Greek Finance Minister and Eurogroup President Kyriakos Pierakakis warned that the current energy crisis could become one of the most severe global energy shocks in history. Speaking alongside Alfred Kammer, Director of the IMF’s European Department, at a public event hosted by the IMF headquarters, Pierakakis stressed that the severity and duration of economic fallout across Europe will hinge largely on how long volatility persists in international energy markets.
Targeted Support Amid Uncertainty
Pierakakis highlighted that the effects are already visible — in soaring energy prices and rising household costs. He underscored the importance of precisely targeting support measures toward the most vulnerable households, noting that effectiveness depends on allocating limited resources wisely amid ongoing uncertainty. ‘We must do everything we can to support primarily the most vulnerable,’ he said.
Referring specifically to Greece, he pointed out that the government has implemented focused interventions — including fuel subsidies for households and targeted business support — while avoiding broad, non-targeted tax cuts that would leave a more lasting fiscal footprint. A new package of support measures is currently under consideration for the next two months.
On cost, Pierakakis noted that current support measures amount to roughly 0.2% of GDP — significantly lower than the ~2.5% deployed during the 2022 energy crisis. In this context, he emphasized the challenge facing governments: balancing fiscal discipline with urgent social protection, especially amid economic uncertainty, rising interest rates, and high public debt.
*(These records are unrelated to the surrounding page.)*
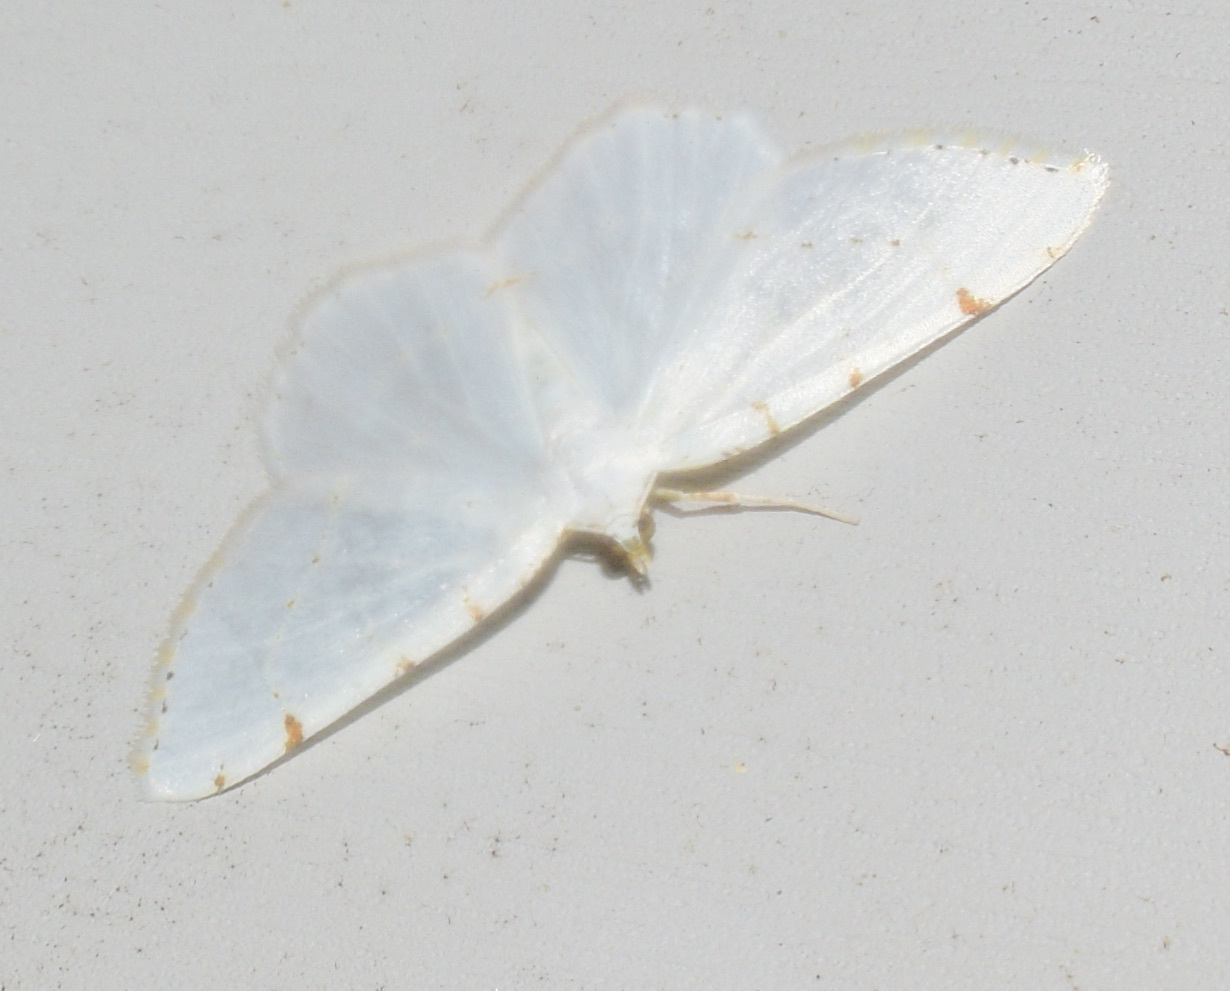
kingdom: Animalia
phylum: Arthropoda
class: Insecta
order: Lepidoptera
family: Geometridae
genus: Macaria
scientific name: Macaria pustularia
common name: Lesser maple spanworm moth
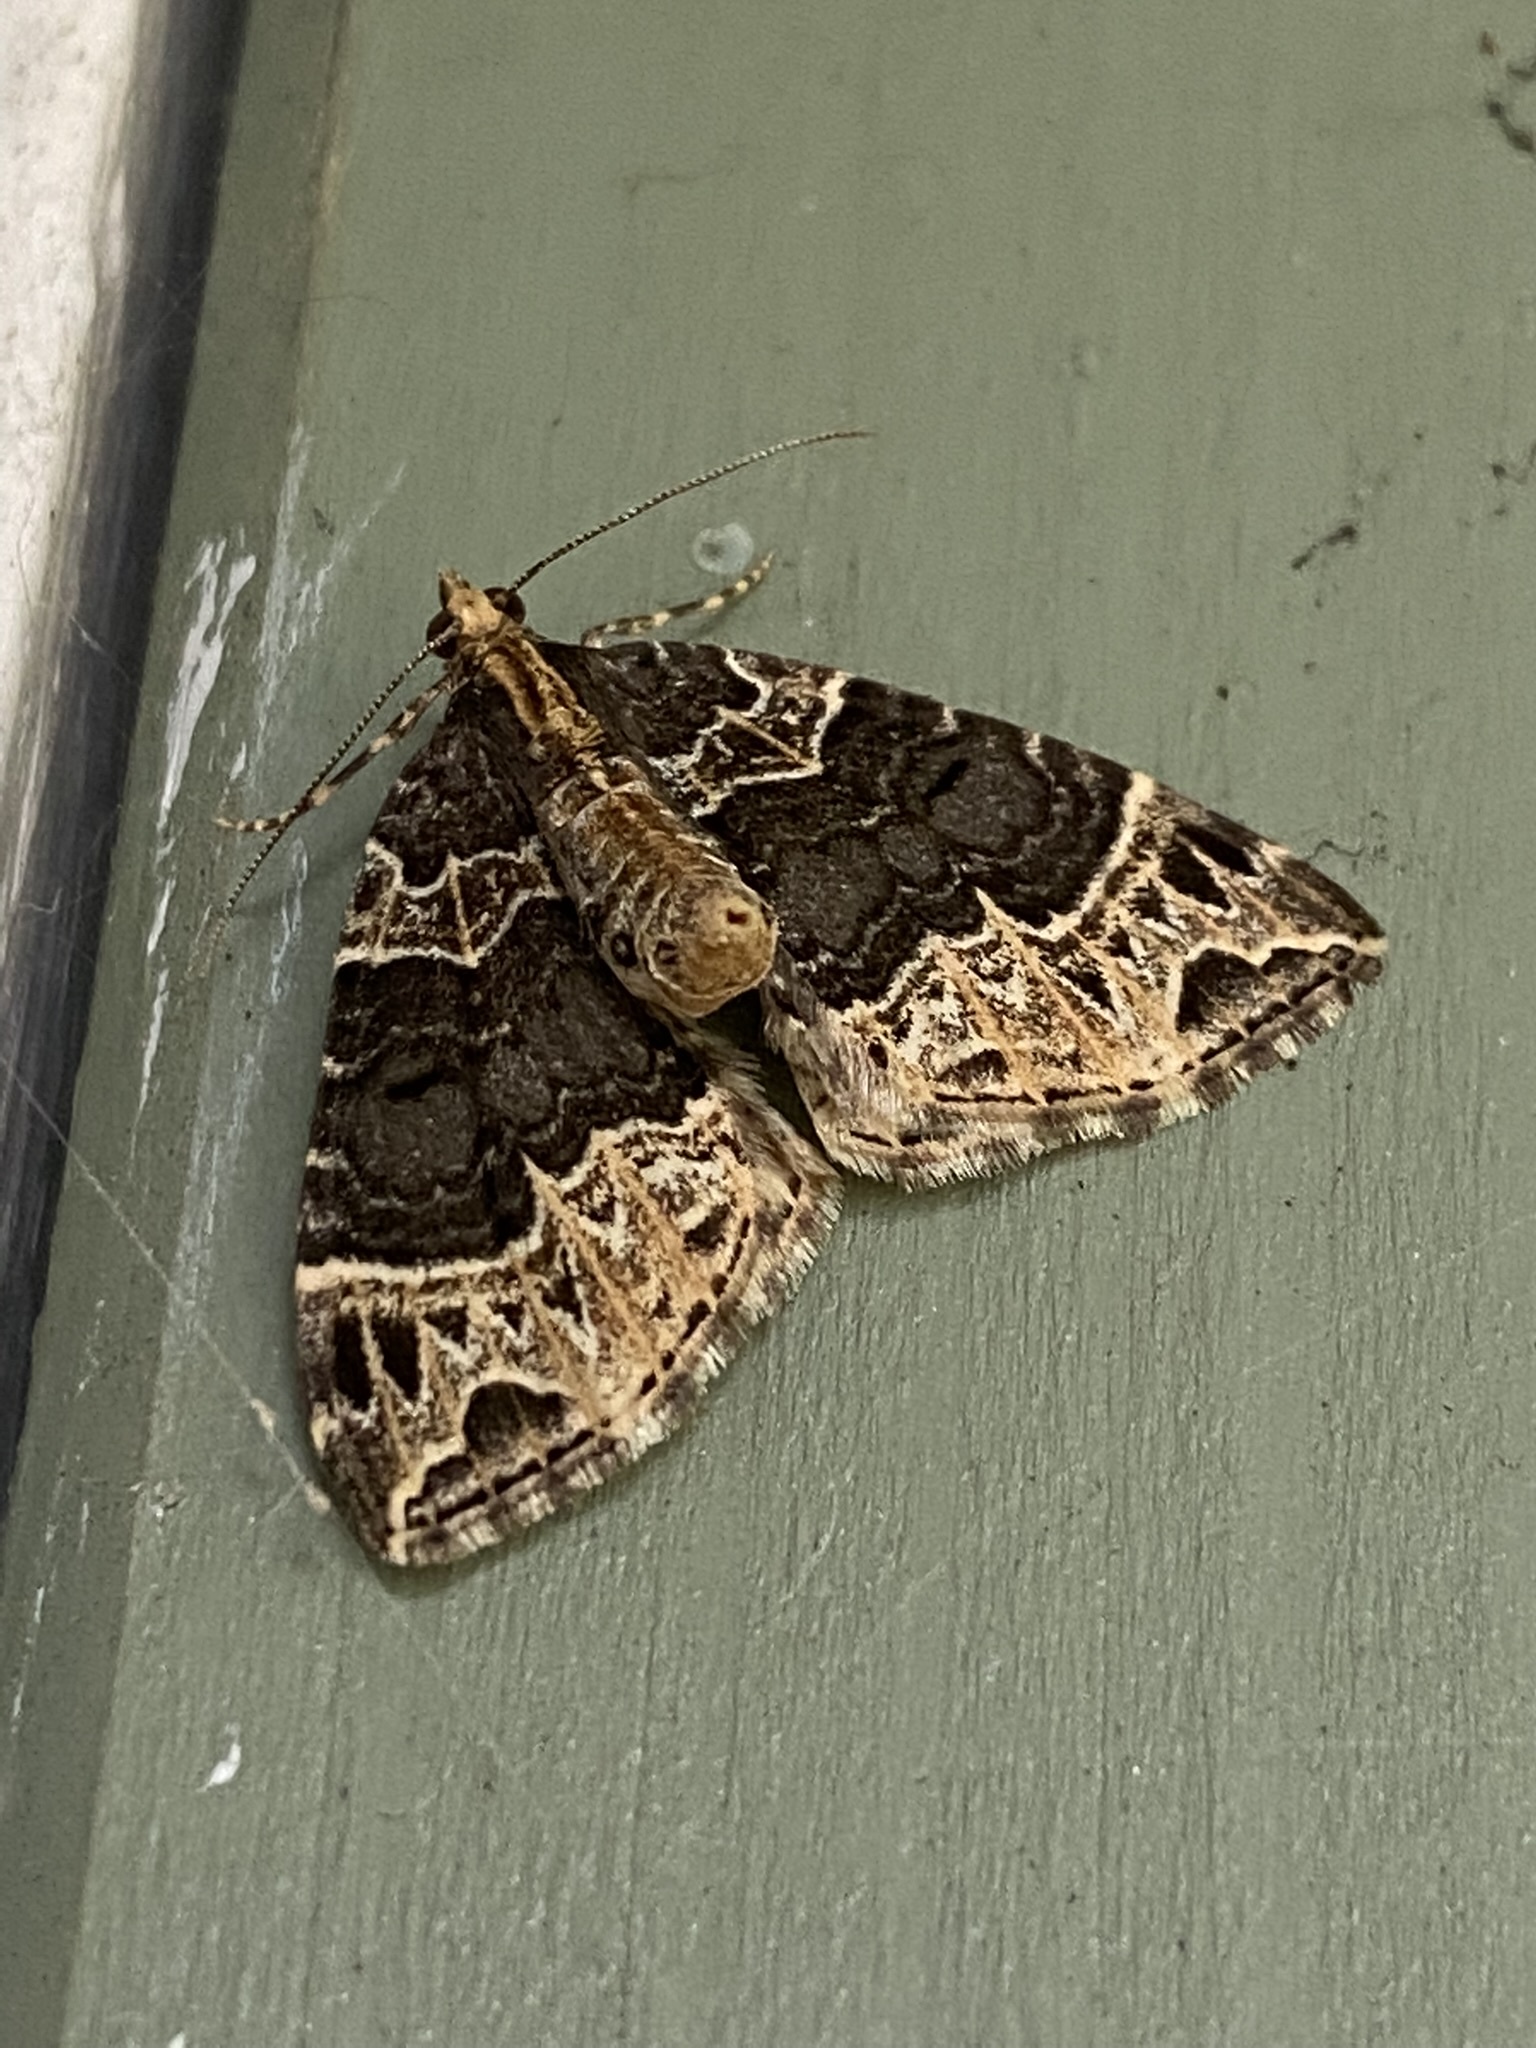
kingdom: Animalia
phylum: Arthropoda
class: Insecta
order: Lepidoptera
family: Geometridae
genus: Ecliptopera
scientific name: Ecliptopera silaceata
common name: Small phoenix
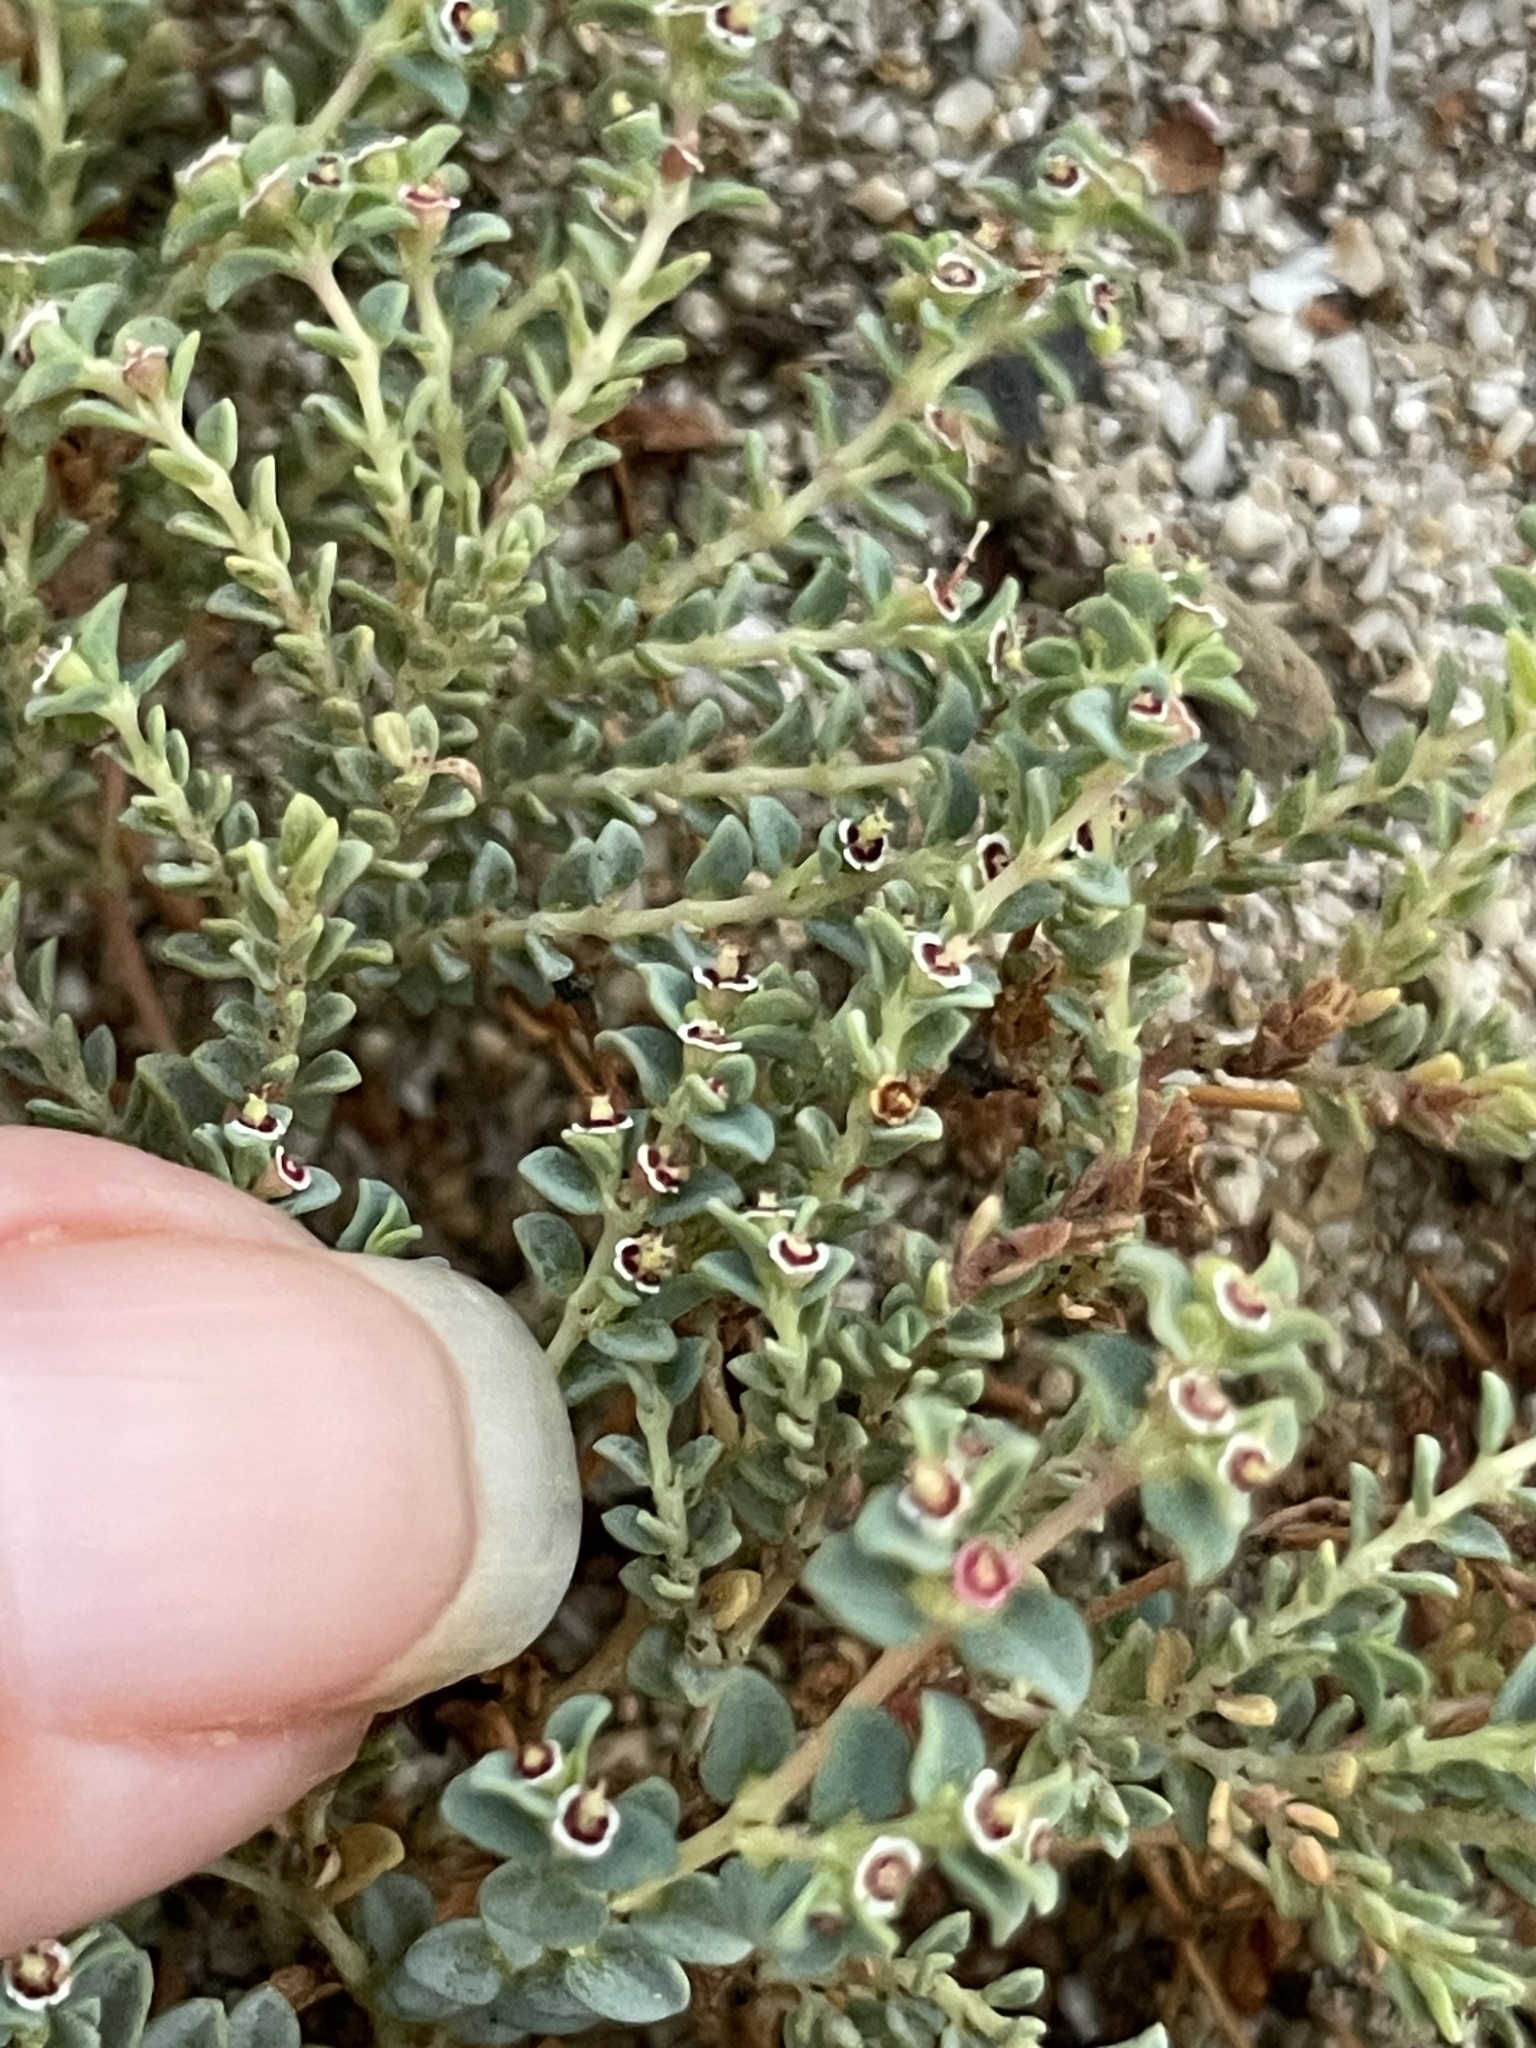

Europe’s Growing Resilience — and Remaining Vulnerabilities
Pierakakis observed that Europe appears more resilient today than during the 2022 crisis, thanks to greater diversification of energy sources and infrastructure investments made since then. However, he cautioned that Europe still imports about 57% of its energy — leaving its economy exposed to external shocks.
This dependency, he argued, makes accelerating investment in grids, storage systems, and cross-border energy interconnections imperative. He also stressed the strategic importance of advancing energy integration across the continent, stating: ‘Driving forward a full Energy Union in Europe will deliver immediate and positive impacts — not only for energy security, but for overall competitiveness.’
He added that renewables now account for 47% of electricity generation in the EU — a significant milestone. Yet he cautioned that this progress does not eliminate the need for continued infrastructure investment to ensure reliability, scalability, and system-wide integration.